Activity:
Without altering a single word, repeat the records that follow.

[Recorded data]
___
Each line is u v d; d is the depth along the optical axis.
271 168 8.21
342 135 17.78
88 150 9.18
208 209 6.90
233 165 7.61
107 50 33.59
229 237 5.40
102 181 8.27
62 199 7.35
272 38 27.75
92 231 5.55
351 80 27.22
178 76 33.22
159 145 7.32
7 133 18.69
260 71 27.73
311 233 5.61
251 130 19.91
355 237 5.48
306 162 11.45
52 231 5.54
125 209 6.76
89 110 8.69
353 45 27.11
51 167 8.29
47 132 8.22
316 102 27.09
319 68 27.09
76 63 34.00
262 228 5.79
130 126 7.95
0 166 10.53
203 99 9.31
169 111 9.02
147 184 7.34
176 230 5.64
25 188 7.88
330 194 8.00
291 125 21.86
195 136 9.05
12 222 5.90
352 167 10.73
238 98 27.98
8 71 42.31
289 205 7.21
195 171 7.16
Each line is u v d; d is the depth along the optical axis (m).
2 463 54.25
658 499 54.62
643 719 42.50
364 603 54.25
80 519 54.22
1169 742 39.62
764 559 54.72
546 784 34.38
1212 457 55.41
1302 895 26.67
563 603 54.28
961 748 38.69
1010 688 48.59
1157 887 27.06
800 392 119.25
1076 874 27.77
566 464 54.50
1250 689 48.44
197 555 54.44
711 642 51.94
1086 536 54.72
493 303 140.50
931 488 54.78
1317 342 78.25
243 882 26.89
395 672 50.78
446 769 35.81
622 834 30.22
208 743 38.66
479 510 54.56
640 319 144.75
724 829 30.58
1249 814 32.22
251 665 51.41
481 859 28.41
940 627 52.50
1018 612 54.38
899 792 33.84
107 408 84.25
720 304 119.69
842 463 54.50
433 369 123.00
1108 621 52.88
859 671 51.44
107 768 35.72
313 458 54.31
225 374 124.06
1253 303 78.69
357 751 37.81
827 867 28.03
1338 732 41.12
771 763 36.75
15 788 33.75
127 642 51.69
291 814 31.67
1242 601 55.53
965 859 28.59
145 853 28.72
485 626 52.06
___
Task output:
Each line is u v d; d is the depth along the optical axis.
271 168 8.21
342 135 17.78
88 150 9.18
208 209 6.90
233 165 7.61
107 50 33.59
229 237 5.40
102 181 8.27
62 199 7.35
272 38 27.75
92 231 5.55
351 80 27.22
178 76 33.22
159 145 7.32
7 133 18.69
260 71 27.73
311 233 5.61
251 130 19.91
355 237 5.48
306 162 11.45
52 231 5.54
125 209 6.76
89 110 8.69
353 45 27.11
51 167 8.29
47 132 8.22
316 102 27.09
319 68 27.09
76 63 34.00
262 228 5.79
130 126 7.95
0 166 10.53
203 99 9.31
169 111 9.02
147 184 7.34
176 230 5.64
25 188 7.88
330 194 8.00
291 125 21.86
195 136 9.05
12 222 5.90
352 167 10.73
238 98 27.98
8 71 42.31
289 205 7.21
195 171 7.16
Each line is u v d; d is the depth along the optical axis (m).
2 463 54.25
658 499 54.62
643 719 42.50
364 603 54.25
80 519 54.22
1169 742 39.62
764 559 54.72
546 784 34.38
1212 457 55.41
1302 895 26.67
563 603 54.28
961 748 38.69
1010 688 48.59
1157 887 27.06
800 392 119.25
1076 874 27.77
566 464 54.50
1250 689 48.44
197 555 54.44
711 642 51.94
1086 536 54.72
493 303 140.50
931 488 54.78
1317 342 78.25
243 882 26.89
395 672 50.78
446 769 35.81
622 834 30.22
208 743 38.66
479 510 54.56
640 319 144.75
724 829 30.58
1249 814 32.22
251 665 51.41
481 859 28.41
940 627 52.50
1018 612 54.38
899 792 33.84
107 408 84.25
720 304 119.69
842 463 54.50
433 369 123.00
1108 621 52.88
859 671 51.44
107 768 35.72
313 458 54.31
225 374 124.06
1253 303 78.69
357 751 37.81
827 867 28.03
1338 732 41.12
771 763 36.75
15 788 33.75
127 642 51.69
291 814 31.67
1242 601 55.53
965 859 28.59
145 853 28.72
485 626 52.06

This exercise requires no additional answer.